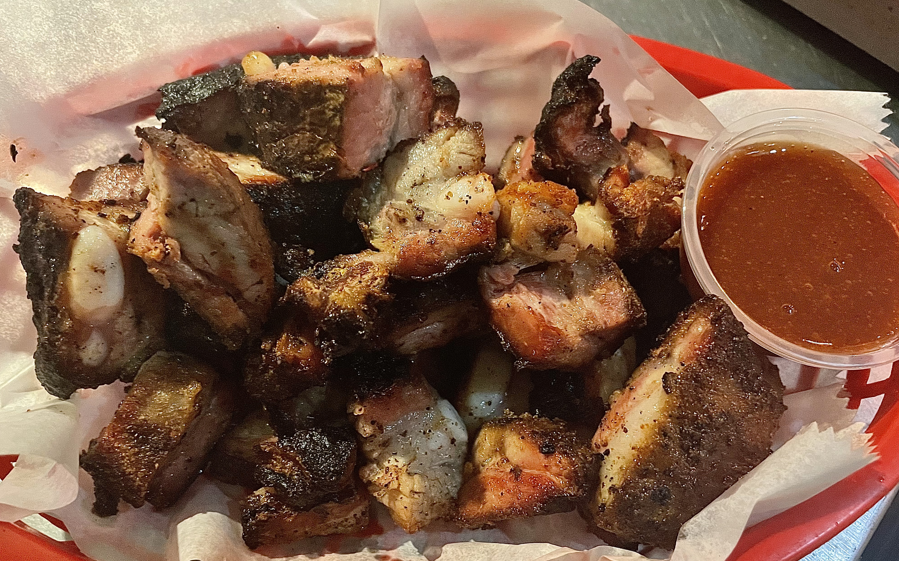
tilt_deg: -67.3
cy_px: 290
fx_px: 686
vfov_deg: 44.5
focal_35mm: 28
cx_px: 447
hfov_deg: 66.5
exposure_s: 1/30
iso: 1000
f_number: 1.6
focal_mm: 4.2
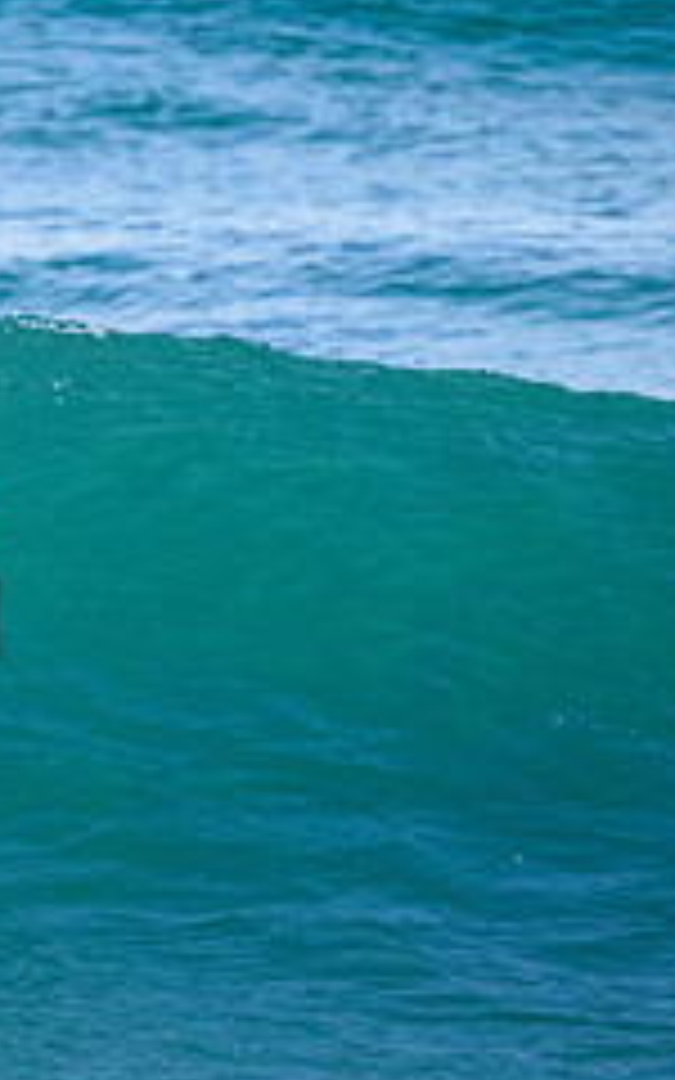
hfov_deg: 0.8
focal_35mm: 1550
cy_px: 556
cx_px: -477
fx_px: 45622
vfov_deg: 1.4
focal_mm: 630
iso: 4000
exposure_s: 1/2000
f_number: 11
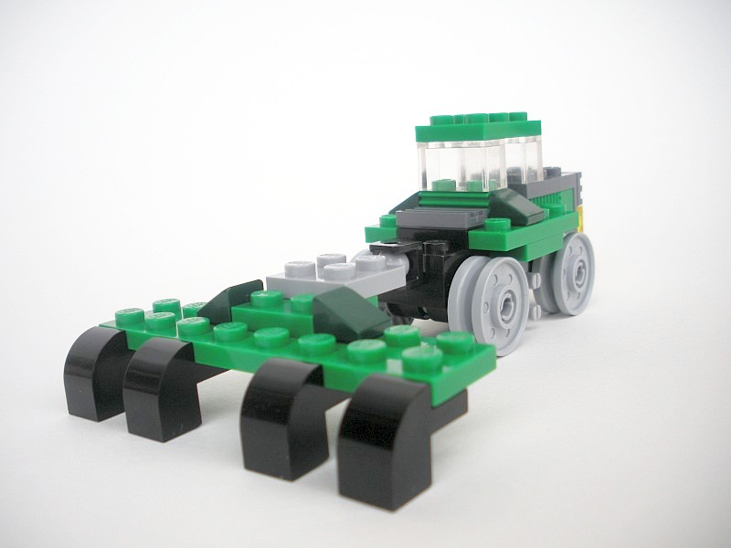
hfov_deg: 52.6
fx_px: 739
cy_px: 274
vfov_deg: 40.7
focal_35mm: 35
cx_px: 366
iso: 64
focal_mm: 6.3
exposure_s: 1/158
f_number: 3.5
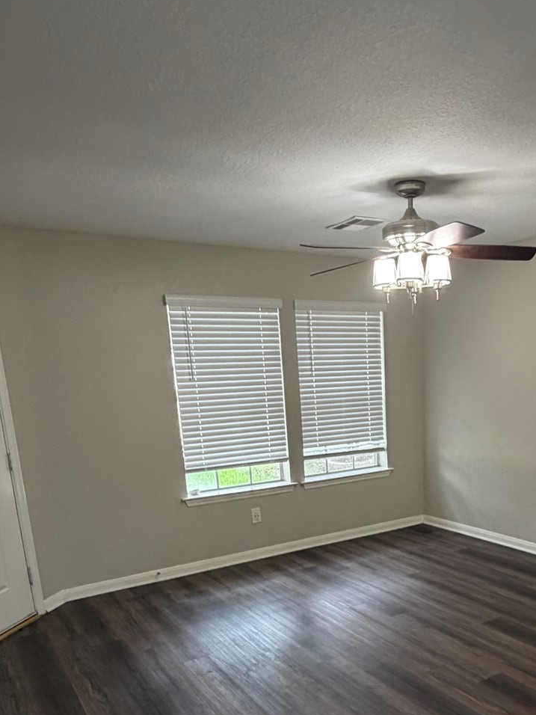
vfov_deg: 57.2
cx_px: 382
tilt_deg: -13.5
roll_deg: +0.9
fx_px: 619
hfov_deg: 45.6
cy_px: 527
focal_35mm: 30
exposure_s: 1/60
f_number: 2.2
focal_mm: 2.22
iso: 320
____________
# ABOUT THIS EXERCISE
Write the data above out again exactly, minus its pictures.

# FINAL ANSWER
tilt_deg: -67.3
cy_px: 290
fx_px: 686
vfov_deg: 44.5
focal_35mm: 28
cx_px: 447
hfov_deg: 66.5
exposure_s: 1/30
iso: 1000
f_number: 1.6
focal_mm: 4.2
hfov_deg: 0.8
focal_35mm: 1550
cy_px: 556
cx_px: -477
fx_px: 45622
vfov_deg: 1.4
focal_mm: 630
iso: 4000
exposure_s: 1/2000
f_number: 11
hfov_deg: 52.6
fx_px: 739
cy_px: 274
vfov_deg: 40.7
focal_35mm: 35
cx_px: 366
iso: 64
focal_mm: 6.3
exposure_s: 1/158
f_number: 3.5
vfov_deg: 57.2
cx_px: 382
tilt_deg: -13.5
roll_deg: +0.9
fx_px: 619
hfov_deg: 45.6
cy_px: 527
focal_35mm: 30
exposure_s: 1/60
f_number: 2.2
focal_mm: 2.22
iso: 320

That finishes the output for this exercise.